GIVEN TEXT
Begin

Model Card: AIxcellent Vibes' Model for Candy Speech Detection

Model Details

Model Type: Transformer-based encoder (XLM-RoBERTa-Large)
Developed by: Christian Rene Thelen, Patrick Gustav Blaneck, Tobias Bornheim, Niklas Grieger, Stephan Bialonski (FH Aachen, RWTH Aachen, ORDIX AG, Utrecht University)
Paper: AIxcellent Vibes at GermEval 2025 Shared Task on Candy Speech Detection: Improving Model Performance by Span-Level Training
Base Model: XLM-RoBERTa-Large (Conneau et al., 2020)
Fine-tuning Objective: Detection of candy speech (positive/supportive language) in German YouTube comments.

Model Description

This model is a fine-tuned XLM-RoBERTa-Large adapted for the GermEval 2025 Shared Task on Candy Speech Detection. It was trained to identify candy speech at both:

Binary level: Classify whether a comment contains candy speech.
Span level: Detect the exact spans and categories of candy speech within comments, using a BIO tagging scheme across 10 categories (positive feedback, compliment, affection declaration, encouragement, gratitude, agreement, ambiguous, implicit, group membership, sympathy).

End

DATA PROVIDED
Begin

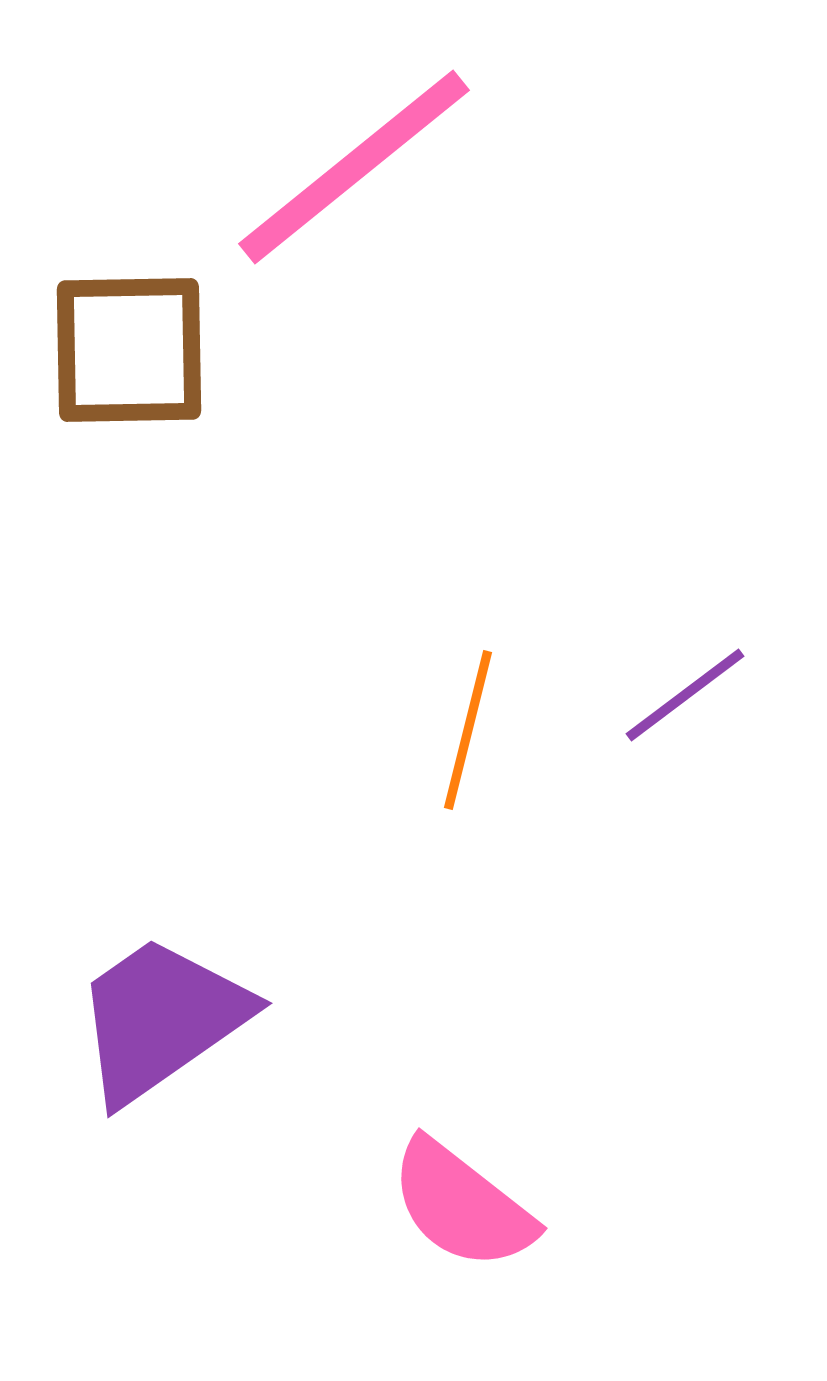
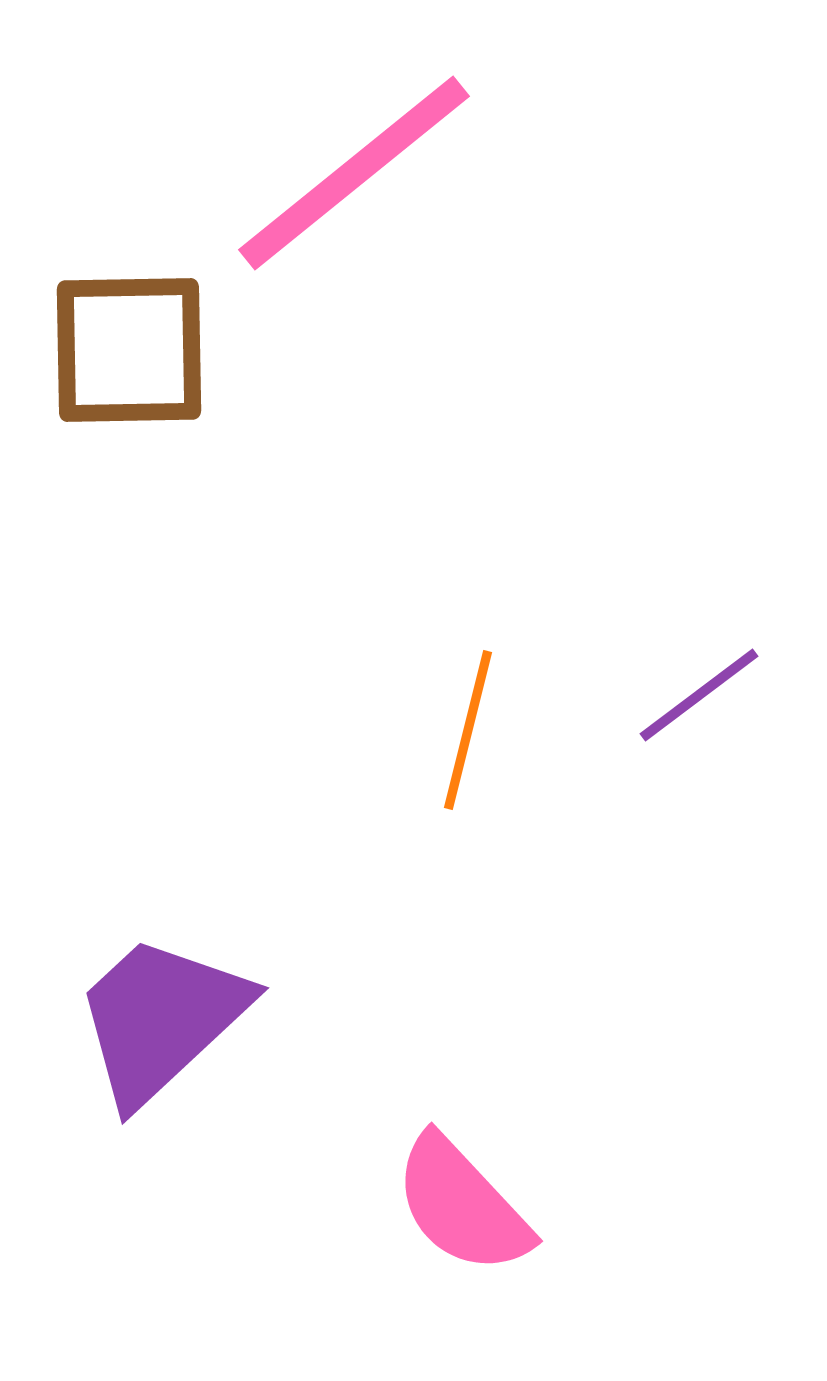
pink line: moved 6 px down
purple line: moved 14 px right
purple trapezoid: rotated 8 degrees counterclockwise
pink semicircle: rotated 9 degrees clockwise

End

GIVEN REQUEST
Copy the stretch of the model card from "Developed by: Christian" through "contains candy speech." word for word.

SOLUTION FOR THIS EXERCISE
Developed by: Christian Rene Thelen, Patrick Gustav Blaneck, Tobias Bornheim, Niklas Grieger, Stephan Bialonski (FH Aachen, RWTH Aachen, ORDIX AG, Utrecht University)
Paper: AIxcellent Vibes at GermEval 2025 Shared Task on Candy Speech Detection: Improving Model Performance by Span-Level Training
Base Model: XLM-RoBERTa-Large (Conneau et al., 2020)
Fine-tuning Objective: Detection of candy speech (positive/supportive language) in German YouTube comments.

Model Description

This model is a fine-tuned XLM-RoBERTa-Large adapted for the GermEval 2025 Shared Task on Candy Speech Detection. It was trained to identify candy speech at both:

Binary level: Classify whether a comment contains candy speech.